My body comforted me by kicking back into recognizable gear. The nurses at the hospital were impressed with my mobility, as well as how quickly I was able to perform, um, some of the post-op requirements. The midwife is pleased with rapidly the incision is healing. My milk came in fast and prodigiously, and breastfeeding has been going well. Not flawlessly but well enough. And that feels good, too; at least this part of my plan is going the way I wanted it to. I know it doesn't for everyone, and that is a trauma and scar of its own, so I am grateful that at least my body is performing as expected in this way.

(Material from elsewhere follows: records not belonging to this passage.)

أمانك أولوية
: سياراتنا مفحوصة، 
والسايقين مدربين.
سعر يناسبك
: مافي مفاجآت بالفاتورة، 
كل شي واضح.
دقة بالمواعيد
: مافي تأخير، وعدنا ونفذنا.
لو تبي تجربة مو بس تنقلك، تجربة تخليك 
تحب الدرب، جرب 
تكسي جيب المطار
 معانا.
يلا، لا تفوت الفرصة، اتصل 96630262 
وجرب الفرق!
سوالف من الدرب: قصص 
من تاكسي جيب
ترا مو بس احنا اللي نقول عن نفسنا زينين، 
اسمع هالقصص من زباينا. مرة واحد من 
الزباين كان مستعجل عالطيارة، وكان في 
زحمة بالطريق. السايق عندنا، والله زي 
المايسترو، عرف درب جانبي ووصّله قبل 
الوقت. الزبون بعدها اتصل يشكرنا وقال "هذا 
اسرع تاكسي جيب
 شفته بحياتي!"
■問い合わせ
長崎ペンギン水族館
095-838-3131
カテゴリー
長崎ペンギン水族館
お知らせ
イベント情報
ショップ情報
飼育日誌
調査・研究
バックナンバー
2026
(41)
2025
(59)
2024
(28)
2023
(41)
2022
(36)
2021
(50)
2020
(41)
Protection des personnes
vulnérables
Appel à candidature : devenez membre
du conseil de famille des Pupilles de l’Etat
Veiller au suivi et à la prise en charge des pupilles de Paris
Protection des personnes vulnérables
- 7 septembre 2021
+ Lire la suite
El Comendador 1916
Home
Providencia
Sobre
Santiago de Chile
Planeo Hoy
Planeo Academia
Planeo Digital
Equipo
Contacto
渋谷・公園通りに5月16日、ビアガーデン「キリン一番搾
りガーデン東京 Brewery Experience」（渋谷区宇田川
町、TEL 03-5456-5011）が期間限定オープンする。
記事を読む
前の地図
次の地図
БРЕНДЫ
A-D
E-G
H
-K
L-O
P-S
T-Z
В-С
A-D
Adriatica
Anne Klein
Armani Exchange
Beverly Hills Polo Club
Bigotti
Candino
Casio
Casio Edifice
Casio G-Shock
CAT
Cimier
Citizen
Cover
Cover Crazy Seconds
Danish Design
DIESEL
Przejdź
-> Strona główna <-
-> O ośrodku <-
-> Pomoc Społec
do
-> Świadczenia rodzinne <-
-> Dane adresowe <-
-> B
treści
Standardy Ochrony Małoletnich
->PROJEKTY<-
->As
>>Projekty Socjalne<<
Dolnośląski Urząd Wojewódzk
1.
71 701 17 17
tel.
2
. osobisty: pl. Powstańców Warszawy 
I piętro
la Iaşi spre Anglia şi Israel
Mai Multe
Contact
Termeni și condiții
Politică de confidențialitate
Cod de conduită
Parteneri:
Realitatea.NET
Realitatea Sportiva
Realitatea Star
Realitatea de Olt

It has taken me a long time to be willing to look at my scar. It's not easy for me to see -- finally, a use for the fat roll! -- and for weeks I wouldn't look at it. I made Co check for signs of infection. I never saw it with the staples, which I found very painful, and the idea of which horrified me. A few days ago I finally took a peek. It's not so bad. Parts of it are still angry and red for now, but I can already see the edges where it fades into the rest of my skin.


9 comments:

N said...

It's always hard to have something go differently from how we'd planned, or hoped, and yours went rather spectacularly differently. Given the circumstances, I think you did phenomenally, and am glad that you're starting to come to terms. ♥

Emily said...

yes, what N said -- and I too went from envisioning a Norah-Jones-candlelight birth to a wow! brighter-than-the-sun O.R. filled with a phalanx of medical professionals birth. you did great, and that little Cho sitting in the dapple of a redbud tree -- THAT is beautiful.

Melody said...

You rolled with the punches, and I, for one, am proud of you. In a time of crisis, you accepted that things weren't going to go the way you had planned, and you kept your wits about you-- staying in control enough to ask your midwife's advice and to insist on breastfeeding when the hospital staff wanted to offer formula.

Chris said...

i am glad that you are able to take time to think about all of this and to get your feelings down, as a way of making sense of it and as a way of incorporating it into your life and making the story your own. the disappoiment may never totally go away, but it will fade as time goes on. you did great with what you had to work with. i hope your physical and emotional healing continue to go well! hugs to you, my friend.

nutella said...

It's good to write it and yes, its' an emotional scar you'll alwasy have, along with the physical one. But you are on your way towards healing the hurts. Al lot further than I am, honestly. Almost a year out and I'm still pretty upset at how my vaginal birth turned out. And I wouldn't know which box to check were I given the choices "normal or cesearan".

Anonymous said...

While your birth wasn't just how you wanted it to be, I think that your line about:
"Parts of it are still angry and red for now, but I can already see the edges where it fades into the rest of my skin."
is the most perfect way to look at it. You, and your family are phenomenal, as N said.

Calliope said...

You said it so so well. I am still just amazed by what an adventure Cho's birth story was. You write about it with such grace.

Jess W. said...

Yeah, c-sections suck. But eventually whatever the birth story is becomes replaced by the present and the baby right in front of you. In the end, it is just one event in your life and Cho's life.

Unknown said...

hey. I just saw this. *hugs*. I'm sorry it had to be this way, but I'm glad you're finding some peace with it. And I'm really glad you've had so much support from the childbirth educator and doula and everyone! They know you didn't "let them down" and I'm really glad they've been such a help and a comfort to you.